Но в конце будет чистая фантасмагория: старый Сталин, генералиссимус, приходит к молодому. И рассказывает ему, как надо жить, как надо действовать — смелее, беспощаднее. И будут появляться его друзья, которых он еще убьет.
В финале должна прозвучать одна вещь: Сталин не умер, и это ужасно. Он в любой момент поднимется, если мы дадим эту возможность. А мы как раз сейчас начинаем давать.
— Как в стихах Бориса Чичибабина: «Пока мы лгать не перестанем и не отучимся бояться, — не умер Сталин». Что ты думаешь про страну, которая, несмотря на все, что он с ней сделал, продолжает хотеть его любить?
— «Было время — и цены снижали, куда надо впадали каналы» — как пел Высоцкий. Так ты оглянись — идет Апокалисис, общее мировое безумие — явный симптом, и мы уже перешли черту.
— Самоуничтожения?
— Думаю, да.
— Как вид или как тип гуманитарного мышления?
— Насчет вида, это Верховный Архитектор решает. Речь о человеческом существе — о морали, ценностях.
— Ты потому не пошел в МХТ, что так ощущаешь?
— Я тебе уже рассказывал, почему. У меня другие планы. Другие приоритеты. Я понимаю масштаб задач, но для меня чисто творчески это не увлекательно. Я понимаю, что надо делать, какой путь надо пройти. Я его уже проходил.
Но главное: Идея потеряна. С этой телеги, которую запрягал Станиславский, она упала. Ее надо заново найти. Идея определяет все. И сразу выстраивает задачу: какая репертуарная политика, как формировать творческий состав, как строить административно-хозяйственную деятельность.
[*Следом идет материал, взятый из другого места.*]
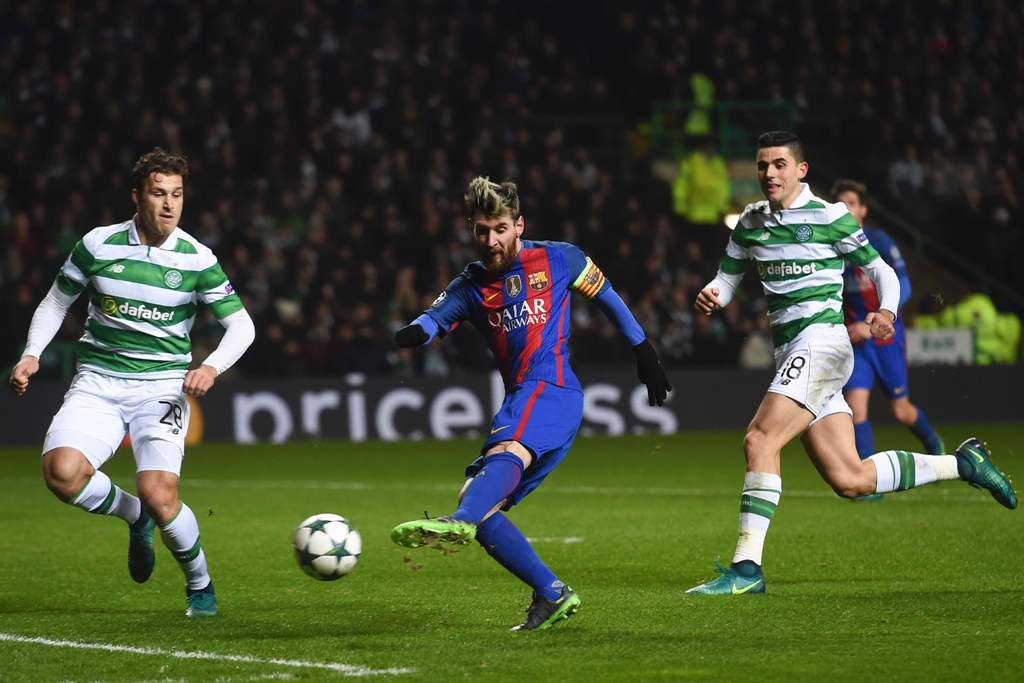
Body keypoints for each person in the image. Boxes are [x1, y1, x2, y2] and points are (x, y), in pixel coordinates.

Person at [687, 131, 1016, 596]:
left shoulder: (830, 216)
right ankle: (963, 464)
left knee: (760, 440)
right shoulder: (750, 221)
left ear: (801, 170)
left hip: (822, 344)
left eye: (779, 164)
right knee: (851, 478)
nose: (769, 173)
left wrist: (886, 311)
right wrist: (713, 295)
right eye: (763, 165)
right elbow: (727, 276)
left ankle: (746, 568)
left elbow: (881, 271)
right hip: (794, 352)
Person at [389, 176, 672, 630]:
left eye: (499, 228)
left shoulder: (560, 258)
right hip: (525, 399)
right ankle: (550, 592)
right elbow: (434, 317)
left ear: (519, 225)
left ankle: (458, 520)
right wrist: (413, 333)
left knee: (499, 466)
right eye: (481, 230)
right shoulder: (471, 285)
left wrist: (644, 352)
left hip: (552, 391)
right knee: (481, 503)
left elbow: (609, 298)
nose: (491, 240)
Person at [8, 148, 255, 616]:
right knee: (61, 474)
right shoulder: (98, 245)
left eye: (177, 195)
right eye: (159, 194)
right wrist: (31, 355)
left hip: (161, 387)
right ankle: (133, 516)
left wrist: (210, 366)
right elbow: (56, 302)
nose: (169, 205)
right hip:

— А некоторые считают, что не нужна никакая идея сегодня. Ни Московскому художественному театру, ни вообще. Театр в наши дни должен быть проектным.
— Отвратительная мысль! И полностью для русского театра неорганичная. У нас главным всегда были художественная идеология, школа, репертуарная основа, дисциплина. Репертуарный театр — живая машина, в которой очень трудно работать. Да, мучительно, борьба, труд. Но только в репертуарных театрах молодежь способна понять, что нет последнего этажа в искусстве, что надо себя совершенствовать, двигаться, развиваться. Проектные дела куда легче: случилось — разбежались, не случилось — тоже разбежались.
Ефремов много лет художественную идею держал. Он, кстати, очень внимательно изучал не Станиславского, а Немировича-Данченко. И ребятам, команде Женовача, надо заново искать эту идею.